Balik lagi ke Supernova yang ditulis mereka berdua, sosok Supernova ini diwakili oleh seorang wanita cantik bernama Diva. Diva adalah seorang model dengan pengetahuan yang begitu luas dan menjelmakan dirinya bila waktu senggang menjadi sesosok cyber avatar yang menjawab pertanyaan-pertanyaan mereka yang ingin tahu lebih dalam tentang kehidupan, juga melemparkan wacana-wacana yang membantu mereka memahami kehidupan itu sendiri. Diva juga yang kelak menjadi tokoh penengah, ketika Ferre dan Rana berada dalam dilema cinta. Bisa dikatakan bahwa Dee menciptakan satu alur yang memiliki tiga lapisan, Supernova di dalam Supernova dengan Supernova lain sebagai ceritanya.
Terdengar rumit, memang. Aku pun baru menyadarinya ketika ngobrol dengan temanku itu, ketika membaca sendiri, pikiran tentangnya secuil pun tak muncul. Angka tiga yang seakan mencoba menjabarkan keadaan antara dua sisi, chaos dan order, dengan sisi lain, titik keseimbangan, di tengah-tengah yang muncul dari hasil pertemuan keduanya, seperti yang dialami ketiga tokoh rekaan Dhimas dan Ruben.
Namun, apakah dugaanku itu cukup? Sayangnya aku tidak bisa menjabarkannya lebih lanjut lagi, keterbatasan pengetahuanku tentang angka-angka mau tidak mau memberhentikanku di sana. Kamu aku rasa juga begitu. Tidak begitu mengerti.

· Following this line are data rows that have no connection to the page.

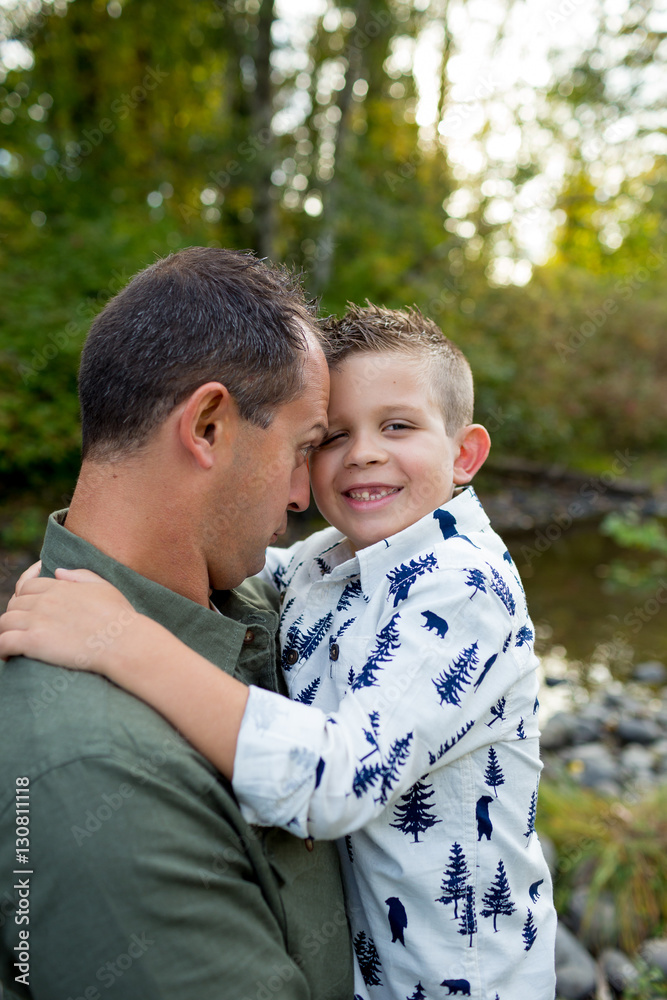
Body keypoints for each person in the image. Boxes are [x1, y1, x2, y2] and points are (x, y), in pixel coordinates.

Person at [2, 305, 558, 999]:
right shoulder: (332, 557)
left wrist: (121, 639)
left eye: (397, 426)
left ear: (465, 454)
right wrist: (84, 575)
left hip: (461, 982)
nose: (362, 453)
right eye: (330, 437)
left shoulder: (462, 588)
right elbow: (212, 562)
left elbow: (338, 781)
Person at [0, 247, 354, 999]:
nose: (303, 495)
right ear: (209, 426)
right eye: (303, 449)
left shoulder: (261, 605)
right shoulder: (91, 770)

Terlepas dari hal itu, aku merekomendasikanmu untuk menyelami cerita ini. Bisa dengan baca bukunya terlebih dulu, atau menonton filmnya dulu pun sama saja. Berhubung malam ini weekend, tidak ada salahnya kalau kamu pergi ke bioskop, selama masih diputar loh Lita. Hee.